— START —

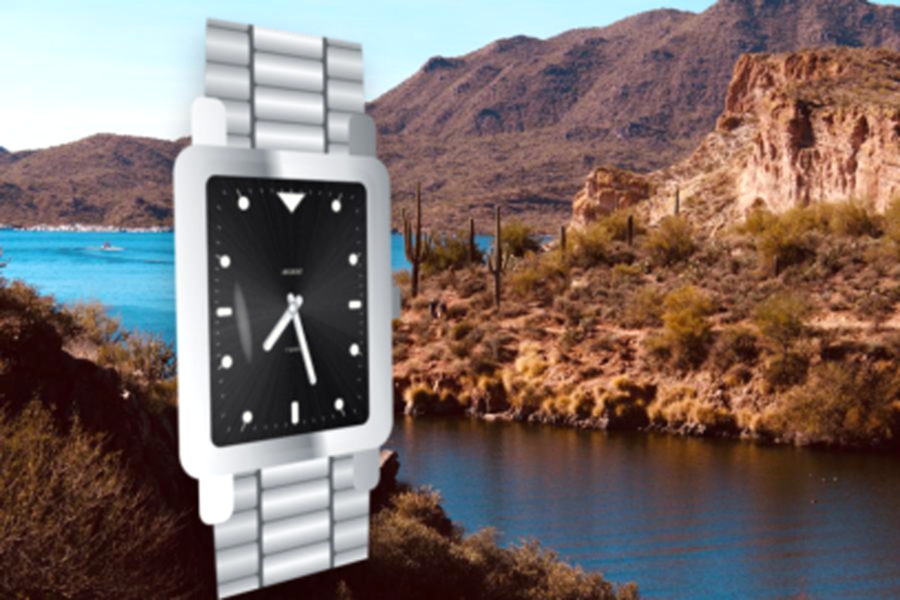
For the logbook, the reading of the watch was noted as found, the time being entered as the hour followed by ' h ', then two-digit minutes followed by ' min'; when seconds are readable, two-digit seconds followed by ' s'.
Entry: 7 h 27 min
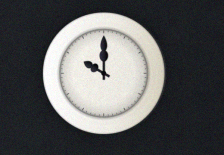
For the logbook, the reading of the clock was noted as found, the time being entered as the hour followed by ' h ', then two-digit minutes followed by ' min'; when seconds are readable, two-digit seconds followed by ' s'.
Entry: 10 h 00 min
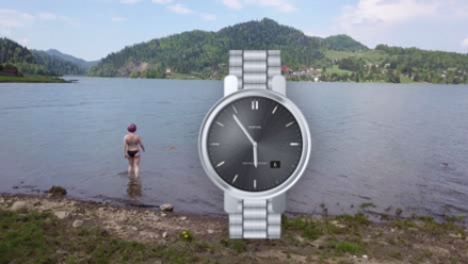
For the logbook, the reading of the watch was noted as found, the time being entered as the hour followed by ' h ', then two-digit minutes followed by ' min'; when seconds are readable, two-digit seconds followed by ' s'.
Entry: 5 h 54 min
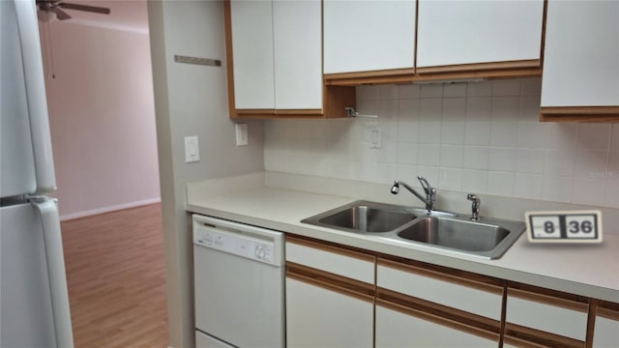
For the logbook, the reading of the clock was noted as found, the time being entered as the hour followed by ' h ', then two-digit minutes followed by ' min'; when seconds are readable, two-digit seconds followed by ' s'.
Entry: 8 h 36 min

— END —

#### Exercise description:
Present everything from the start of the data down to the line containing "Entry: 10 h 00 min", both included, as a Markdown table with the columns Row and Data line, one numbered row per line, omitting blank lines and leaving the pictures out.

#### Task solution:
| Row | Data line |
|---|---|
| 1 | For the logbook, the reading of the watch was noted as found, the time being entered as the hour followed by ' h ', then two-digit minutes followed by ' min'; when seconds are readable, two-digit seconds followed by ' s'. |
| 2 | Entry: 7 h 27 min |
| 3 | For the logbook, the reading of the clock was noted as found, the time being entered as the hour followed by ' h ', then two-digit minutes followed by ' min'; when seconds are readable, two-digit seconds followed by ' s'. |
| 4 | Entry: 10 h 00 min |